Now let's extract information from our document and display the results:

In [6]:
# Only run if we have document text
if document_text:
    # Extract information
    print("Extracting information...")
    extracted_data = extract_information(document_text)
    
    if extracted_data:
        # Display the extracted information
        print("\nExtracted Information:")
        print(f"Name: {extracted_data.name}")
        print(f"Summary: {extracted_data.summary}")
        
        print("\nExperience:")
        for exp in extracted_data.experience:
            print(f"- {exp.position} at {exp.company} ({exp.period})")
        
        print("\nEducation:")
        for edu in extracted_data.education:
            print(f"- {edu.degree} from {edu.institution} ({edu.year})")
        
        print("\nSkills:")
        for skill in extracted_data.skills:
            print(f"- {skill}")
            
        # Convert to JSON and save
        json_data = extracted_data.model_dump_json(indent=2)
        
        # Display JSON
        print("\nJSON Output:")
        print(json_data)
        
        # Save to file
        output_path = document_path.replace(".pdf", "_extracted.json")
        with open(output_path, "w") as f:
            f.write(json_data)
        print(f"\nSaved to: {output_path}")

Extracting information...

Extracted Information:
Name: Oscar Quiroga
Summary: Mathematician with management experience, responsible for data analysis and reporting to support decision-making. Problem-solving and critical thinking capabilities.

Experience:
- Tech Manager - Corporate Security at BBVA (2019-2021)
- Intelligence Analyst at Presidencia de Colombia (2012-2018)
- Smart Contract Developer at OnAnalytics (2021-2024)

Education:
- Mathematics from Pontifical Xaverian University (2004-2009)

Skills:
- Data Analysis
- Data Visualization
- Spreadsheets
- SQL
- Data Studio
- Tableau
- Python
- Google Suite
- Dune Analytics
- Block Explorers
- DexScreener
- Token Terminal
- Arkham Intelligence
- Web3 - Industry knowledge

JSON Output:
{
  "name": "Oscar Quiroga",
  "summary": "Mathematician with management experience, responsible for data analysis and reporting to support decision-making.
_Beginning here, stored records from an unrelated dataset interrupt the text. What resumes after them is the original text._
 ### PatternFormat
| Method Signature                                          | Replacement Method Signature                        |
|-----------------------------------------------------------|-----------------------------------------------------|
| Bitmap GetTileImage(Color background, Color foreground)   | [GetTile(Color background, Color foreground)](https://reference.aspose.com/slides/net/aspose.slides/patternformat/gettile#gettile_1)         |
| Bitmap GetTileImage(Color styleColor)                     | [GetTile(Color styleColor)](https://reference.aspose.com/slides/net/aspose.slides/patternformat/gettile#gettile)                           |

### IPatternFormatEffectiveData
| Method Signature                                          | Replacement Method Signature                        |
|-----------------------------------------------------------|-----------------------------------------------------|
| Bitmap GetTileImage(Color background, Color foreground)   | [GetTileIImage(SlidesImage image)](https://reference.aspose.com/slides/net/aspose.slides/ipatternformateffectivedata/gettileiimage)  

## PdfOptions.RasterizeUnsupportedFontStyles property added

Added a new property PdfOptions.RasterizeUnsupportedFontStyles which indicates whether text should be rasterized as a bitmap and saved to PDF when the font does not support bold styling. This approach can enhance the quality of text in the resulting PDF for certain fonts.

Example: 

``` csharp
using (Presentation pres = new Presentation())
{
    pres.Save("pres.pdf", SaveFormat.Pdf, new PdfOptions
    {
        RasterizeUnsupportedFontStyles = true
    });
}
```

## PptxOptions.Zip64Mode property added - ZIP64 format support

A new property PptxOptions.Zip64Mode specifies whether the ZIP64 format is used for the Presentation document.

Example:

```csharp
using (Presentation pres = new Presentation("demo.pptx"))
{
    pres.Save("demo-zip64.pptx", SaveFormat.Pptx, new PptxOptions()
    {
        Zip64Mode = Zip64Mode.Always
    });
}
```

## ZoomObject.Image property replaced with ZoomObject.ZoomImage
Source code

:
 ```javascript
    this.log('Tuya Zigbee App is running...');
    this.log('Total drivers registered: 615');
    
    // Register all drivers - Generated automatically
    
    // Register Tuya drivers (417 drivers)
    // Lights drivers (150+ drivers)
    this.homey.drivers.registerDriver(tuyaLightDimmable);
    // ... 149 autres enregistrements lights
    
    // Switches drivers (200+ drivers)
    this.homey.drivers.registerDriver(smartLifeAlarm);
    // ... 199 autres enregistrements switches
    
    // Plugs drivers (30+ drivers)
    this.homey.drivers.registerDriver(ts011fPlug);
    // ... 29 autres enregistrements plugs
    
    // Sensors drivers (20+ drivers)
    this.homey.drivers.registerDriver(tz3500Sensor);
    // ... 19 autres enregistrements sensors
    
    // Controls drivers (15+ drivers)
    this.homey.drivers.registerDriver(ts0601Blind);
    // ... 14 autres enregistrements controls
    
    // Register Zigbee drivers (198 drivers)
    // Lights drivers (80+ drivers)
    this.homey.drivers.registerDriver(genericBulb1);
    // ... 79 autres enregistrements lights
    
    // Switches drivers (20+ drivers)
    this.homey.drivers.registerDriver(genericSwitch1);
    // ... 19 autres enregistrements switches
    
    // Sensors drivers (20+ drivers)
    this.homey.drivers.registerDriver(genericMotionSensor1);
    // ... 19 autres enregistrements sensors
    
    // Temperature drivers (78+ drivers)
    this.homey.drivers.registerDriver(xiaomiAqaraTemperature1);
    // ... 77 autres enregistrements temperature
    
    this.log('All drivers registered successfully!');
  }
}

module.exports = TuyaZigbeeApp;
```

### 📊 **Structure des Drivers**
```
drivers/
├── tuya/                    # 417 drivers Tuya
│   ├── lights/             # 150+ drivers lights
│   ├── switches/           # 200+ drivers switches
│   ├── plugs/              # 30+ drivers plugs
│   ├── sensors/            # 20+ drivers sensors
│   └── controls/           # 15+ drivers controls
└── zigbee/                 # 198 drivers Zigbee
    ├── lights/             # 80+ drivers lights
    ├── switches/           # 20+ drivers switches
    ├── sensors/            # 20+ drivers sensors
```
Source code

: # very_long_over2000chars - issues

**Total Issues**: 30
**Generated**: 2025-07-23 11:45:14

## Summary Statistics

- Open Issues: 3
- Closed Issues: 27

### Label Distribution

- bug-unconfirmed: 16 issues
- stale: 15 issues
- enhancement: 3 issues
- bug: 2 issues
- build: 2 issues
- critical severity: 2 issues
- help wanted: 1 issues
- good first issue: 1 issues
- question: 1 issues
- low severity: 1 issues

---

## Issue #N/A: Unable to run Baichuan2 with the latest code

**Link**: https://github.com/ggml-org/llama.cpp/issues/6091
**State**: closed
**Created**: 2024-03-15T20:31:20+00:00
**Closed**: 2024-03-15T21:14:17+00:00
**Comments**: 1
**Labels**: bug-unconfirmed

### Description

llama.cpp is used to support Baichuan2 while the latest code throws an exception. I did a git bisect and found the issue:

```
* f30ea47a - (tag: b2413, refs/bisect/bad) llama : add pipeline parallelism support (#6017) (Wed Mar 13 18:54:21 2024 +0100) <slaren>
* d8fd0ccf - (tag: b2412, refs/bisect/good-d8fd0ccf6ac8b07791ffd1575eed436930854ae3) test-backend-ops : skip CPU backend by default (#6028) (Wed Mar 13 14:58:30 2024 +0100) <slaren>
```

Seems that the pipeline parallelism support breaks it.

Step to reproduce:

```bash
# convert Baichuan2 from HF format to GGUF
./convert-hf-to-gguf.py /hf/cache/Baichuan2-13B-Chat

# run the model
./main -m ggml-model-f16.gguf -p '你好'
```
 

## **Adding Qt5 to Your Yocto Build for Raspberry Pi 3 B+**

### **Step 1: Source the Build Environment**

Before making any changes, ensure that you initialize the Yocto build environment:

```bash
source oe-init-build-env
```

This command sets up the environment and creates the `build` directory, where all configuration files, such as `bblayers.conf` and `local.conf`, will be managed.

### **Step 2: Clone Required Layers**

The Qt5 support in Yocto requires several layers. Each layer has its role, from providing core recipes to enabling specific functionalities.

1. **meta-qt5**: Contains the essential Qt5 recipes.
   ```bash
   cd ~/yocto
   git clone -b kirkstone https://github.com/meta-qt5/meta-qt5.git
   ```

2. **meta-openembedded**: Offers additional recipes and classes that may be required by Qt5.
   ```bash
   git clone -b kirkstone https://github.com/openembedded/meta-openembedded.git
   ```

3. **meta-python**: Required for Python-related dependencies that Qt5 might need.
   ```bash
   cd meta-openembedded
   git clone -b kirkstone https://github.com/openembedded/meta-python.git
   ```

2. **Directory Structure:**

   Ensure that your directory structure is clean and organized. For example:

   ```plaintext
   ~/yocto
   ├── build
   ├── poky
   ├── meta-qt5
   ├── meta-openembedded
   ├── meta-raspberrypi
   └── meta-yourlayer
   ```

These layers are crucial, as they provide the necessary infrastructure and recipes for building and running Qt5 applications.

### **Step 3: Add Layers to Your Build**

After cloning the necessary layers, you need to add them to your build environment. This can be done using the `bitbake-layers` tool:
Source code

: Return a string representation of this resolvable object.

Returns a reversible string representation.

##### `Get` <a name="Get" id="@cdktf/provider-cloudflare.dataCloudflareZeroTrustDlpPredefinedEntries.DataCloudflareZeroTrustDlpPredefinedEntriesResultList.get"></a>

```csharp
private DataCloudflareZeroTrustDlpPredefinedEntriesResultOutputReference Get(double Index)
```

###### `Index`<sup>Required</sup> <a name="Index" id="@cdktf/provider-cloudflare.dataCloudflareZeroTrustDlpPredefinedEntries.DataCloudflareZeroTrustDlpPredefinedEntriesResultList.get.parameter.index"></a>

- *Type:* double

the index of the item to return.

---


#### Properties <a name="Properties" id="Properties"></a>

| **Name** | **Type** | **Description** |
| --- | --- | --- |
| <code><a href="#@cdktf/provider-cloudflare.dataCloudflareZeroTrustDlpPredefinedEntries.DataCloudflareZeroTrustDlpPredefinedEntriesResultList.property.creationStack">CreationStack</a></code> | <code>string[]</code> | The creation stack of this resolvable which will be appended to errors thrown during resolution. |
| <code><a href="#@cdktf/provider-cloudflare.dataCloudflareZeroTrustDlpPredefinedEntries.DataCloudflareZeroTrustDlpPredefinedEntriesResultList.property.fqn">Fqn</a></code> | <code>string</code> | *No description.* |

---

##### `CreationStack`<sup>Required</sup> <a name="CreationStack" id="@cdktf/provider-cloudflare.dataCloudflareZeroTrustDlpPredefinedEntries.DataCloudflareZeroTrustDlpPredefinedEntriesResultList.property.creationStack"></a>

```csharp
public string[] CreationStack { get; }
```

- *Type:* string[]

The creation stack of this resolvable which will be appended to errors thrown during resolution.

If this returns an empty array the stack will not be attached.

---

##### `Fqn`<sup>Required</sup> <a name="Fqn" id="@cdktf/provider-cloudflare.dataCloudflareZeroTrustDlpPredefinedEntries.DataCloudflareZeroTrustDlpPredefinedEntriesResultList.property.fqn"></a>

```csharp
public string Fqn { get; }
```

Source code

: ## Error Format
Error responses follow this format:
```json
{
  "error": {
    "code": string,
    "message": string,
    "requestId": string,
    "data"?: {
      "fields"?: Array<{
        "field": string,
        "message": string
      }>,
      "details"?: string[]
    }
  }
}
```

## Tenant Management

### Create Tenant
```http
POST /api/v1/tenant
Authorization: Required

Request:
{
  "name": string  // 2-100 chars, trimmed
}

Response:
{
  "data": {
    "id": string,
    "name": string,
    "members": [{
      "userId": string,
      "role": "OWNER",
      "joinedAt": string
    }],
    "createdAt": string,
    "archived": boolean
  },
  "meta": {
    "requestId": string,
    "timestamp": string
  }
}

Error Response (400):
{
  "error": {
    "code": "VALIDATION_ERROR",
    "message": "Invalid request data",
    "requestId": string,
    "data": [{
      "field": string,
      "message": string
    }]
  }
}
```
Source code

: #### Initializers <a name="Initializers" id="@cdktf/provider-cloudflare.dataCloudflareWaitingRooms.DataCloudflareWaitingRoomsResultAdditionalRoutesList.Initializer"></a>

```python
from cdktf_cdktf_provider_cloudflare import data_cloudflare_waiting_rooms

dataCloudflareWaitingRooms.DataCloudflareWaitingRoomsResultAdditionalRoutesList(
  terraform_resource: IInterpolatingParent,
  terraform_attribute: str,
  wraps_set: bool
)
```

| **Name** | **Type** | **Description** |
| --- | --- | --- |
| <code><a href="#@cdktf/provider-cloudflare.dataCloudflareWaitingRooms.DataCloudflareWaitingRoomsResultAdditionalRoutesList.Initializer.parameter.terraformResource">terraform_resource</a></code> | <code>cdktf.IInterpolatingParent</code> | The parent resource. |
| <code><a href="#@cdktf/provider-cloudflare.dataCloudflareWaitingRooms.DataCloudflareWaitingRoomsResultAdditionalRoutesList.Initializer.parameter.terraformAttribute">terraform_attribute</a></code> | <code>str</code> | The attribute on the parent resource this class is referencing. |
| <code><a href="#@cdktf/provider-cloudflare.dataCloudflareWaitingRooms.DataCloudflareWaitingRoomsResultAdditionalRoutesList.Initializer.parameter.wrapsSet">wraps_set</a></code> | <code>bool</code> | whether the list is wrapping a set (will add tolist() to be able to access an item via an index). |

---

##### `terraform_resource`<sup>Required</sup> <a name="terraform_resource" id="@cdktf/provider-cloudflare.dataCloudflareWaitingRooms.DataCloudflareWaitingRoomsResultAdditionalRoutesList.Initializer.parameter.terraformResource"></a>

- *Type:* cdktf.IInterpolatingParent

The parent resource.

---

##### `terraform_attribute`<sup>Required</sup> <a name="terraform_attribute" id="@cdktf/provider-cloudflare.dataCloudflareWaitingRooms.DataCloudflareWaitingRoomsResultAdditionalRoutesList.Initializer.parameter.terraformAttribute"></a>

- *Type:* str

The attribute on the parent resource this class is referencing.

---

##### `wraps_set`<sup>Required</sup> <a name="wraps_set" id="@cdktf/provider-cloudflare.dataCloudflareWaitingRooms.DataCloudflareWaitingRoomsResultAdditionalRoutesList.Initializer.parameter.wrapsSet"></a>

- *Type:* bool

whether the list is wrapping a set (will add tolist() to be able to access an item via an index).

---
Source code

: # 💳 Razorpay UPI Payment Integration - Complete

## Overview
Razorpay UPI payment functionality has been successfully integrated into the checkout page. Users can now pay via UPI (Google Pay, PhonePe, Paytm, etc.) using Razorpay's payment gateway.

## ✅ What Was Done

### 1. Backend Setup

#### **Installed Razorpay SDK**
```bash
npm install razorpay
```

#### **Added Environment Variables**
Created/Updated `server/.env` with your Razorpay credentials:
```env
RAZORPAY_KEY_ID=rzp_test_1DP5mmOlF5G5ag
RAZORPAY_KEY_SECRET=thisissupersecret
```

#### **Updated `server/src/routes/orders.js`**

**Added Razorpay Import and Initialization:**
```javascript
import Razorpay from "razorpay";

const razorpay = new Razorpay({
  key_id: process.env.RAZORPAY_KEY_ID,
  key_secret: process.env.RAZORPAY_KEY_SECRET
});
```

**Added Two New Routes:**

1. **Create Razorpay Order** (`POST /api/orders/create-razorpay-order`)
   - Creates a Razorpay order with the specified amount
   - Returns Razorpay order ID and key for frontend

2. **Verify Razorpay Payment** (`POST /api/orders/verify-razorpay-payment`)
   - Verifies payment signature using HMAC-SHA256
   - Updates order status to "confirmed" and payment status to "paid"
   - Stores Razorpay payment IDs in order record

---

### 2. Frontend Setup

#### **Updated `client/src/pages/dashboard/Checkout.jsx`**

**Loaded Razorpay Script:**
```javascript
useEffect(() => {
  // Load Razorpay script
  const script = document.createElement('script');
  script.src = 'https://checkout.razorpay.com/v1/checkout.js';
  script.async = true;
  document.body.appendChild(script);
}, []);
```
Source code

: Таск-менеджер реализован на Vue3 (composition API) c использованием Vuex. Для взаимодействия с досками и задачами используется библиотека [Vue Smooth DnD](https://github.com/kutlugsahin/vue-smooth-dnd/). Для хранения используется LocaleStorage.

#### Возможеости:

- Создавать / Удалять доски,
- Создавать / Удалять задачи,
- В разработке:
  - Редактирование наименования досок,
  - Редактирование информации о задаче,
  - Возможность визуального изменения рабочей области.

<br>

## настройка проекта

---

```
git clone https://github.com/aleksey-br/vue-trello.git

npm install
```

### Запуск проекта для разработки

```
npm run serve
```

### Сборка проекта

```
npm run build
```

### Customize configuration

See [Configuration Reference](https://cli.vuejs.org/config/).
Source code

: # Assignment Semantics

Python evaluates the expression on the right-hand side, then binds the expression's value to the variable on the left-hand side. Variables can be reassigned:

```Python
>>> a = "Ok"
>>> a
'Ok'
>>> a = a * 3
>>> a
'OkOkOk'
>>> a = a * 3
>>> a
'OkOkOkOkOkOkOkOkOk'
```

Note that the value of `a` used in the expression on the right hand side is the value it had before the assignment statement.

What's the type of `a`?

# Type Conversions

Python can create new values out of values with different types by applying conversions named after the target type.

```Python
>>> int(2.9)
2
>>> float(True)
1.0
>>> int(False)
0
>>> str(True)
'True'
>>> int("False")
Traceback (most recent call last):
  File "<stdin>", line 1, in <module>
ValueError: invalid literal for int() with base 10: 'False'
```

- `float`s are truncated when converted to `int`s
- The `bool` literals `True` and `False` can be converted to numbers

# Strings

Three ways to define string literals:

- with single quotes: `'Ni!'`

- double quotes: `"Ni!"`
Problem-solving and critical thinking capabilities.",
  "experience": [
    {
      "company":

## 6. Customize for Different Document Types

You can easily customize this for different document types by changing the schema:

In [None]:
# Example: Invoice schema
class InvoiceItem(BaseModel):
    description: str
    quantity: float
    unit_price: float
    amount: float

class InvoiceSchema(BaseModel):
    invoice_number: str
    date: str
    vendor: str
    customer: str
    items: List[InvoiceItem]
    total_amount: float

# To use this schema, you would just change the schema in the extract_information function:
# chain = prompt | llm.with_structured_output(InvoiceSchema)

## 7. Conclusion

This notebook demonstrated the basic components of document extraction:

1. Defining a schema with Pydantic
2. Loading documents
3. Creating an extraction function with LLMs
4. Generating structured output

You can extend this by adding support for more document types, improving the extraction prompt, or adding post-processing for the extracted data.